Telephone operator Cellcom Israel Ltd said it posted a forecast-beating rise in second-quarter net profit as an increase in content and value-added services offset a decline in roaming revenue from tourism.

Cellcom, Israel's biggest cell phone operator, posted a 15 percent rise in net profit from the previous year and continued to expand its market share, solidifying its position as Israel's biggest cell phone operator.

A 31 percent increase in revenue from content and value-added services, such as text messaging, helped Cellcom totally offset a decline in roaming revenue from inbound and outbound tourism, the company said on Monday.

The results were also helped by its new domestic landline services, which Israel's mobile phone companies are expanding in to due to mobile penetration rates of well above 100 percent, it said.

Cellcom competes with Partner Communications, the country's second largest mobile operator, and Pelephone, the third largest operator, which is owned by Bezeq Israel Telecom.

All three companies have made non-binding bids for MIRS, a smaller operator owned by U.S. company Motorola.

The results show that Cellcom continues to gain market share on Partner despite the latter's relatively good second quarter results, Deutsche Bank analyst Richard Gussow wrote in a client note.

Partner, which operates under the Orange brand name, last week posted a 2.1 percent rise in net profit and lower revenue.

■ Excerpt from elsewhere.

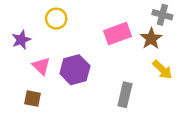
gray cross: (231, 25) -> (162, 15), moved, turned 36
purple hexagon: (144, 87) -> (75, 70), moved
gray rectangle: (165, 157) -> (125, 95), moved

Pelephone recorded a 29 percent rise in profit.

Cellcom said its second-quarter net profit rose to 277 million shekels ($71 million), or 2.82 shekels per share, compared with a 272.1 million shekel mean estimate in a Reuters poll and 241 million shekels, or 2.35 shekels a share, a year earlier.

Cellcom shares were down 1.8 percent in afternoon trade, compared with a 2.3 percent drop on the broader Tel Aviv bourse.

Overall revenue for the quarter rose by 0.5 percent to 1.608 billion shekels, compared with a mean estimate of 1.59 billion in the Reuters poll.

Cellcom said the results were also boosted by efficiency measures that cut expenses and the addition of 20,000 new subscribers in the quarter. Its subscriber base reached 3.228 million by the end of June, ahead of Partner's 2.944 million and Pelephone's 2.694 million.

Israel's population is currently about 7.2 million.

Excluding interest, taxes, depreciation and amortisation (EBITDA) stood at 637 million, up 3 percent from a year earlier.

The company announced a dividend of 3.05 shekels per share, or a total of 300 million shekels, for the quarter to be paid on Sept. 14, compared with 2.76 shekels paid in the second quarter of 2008.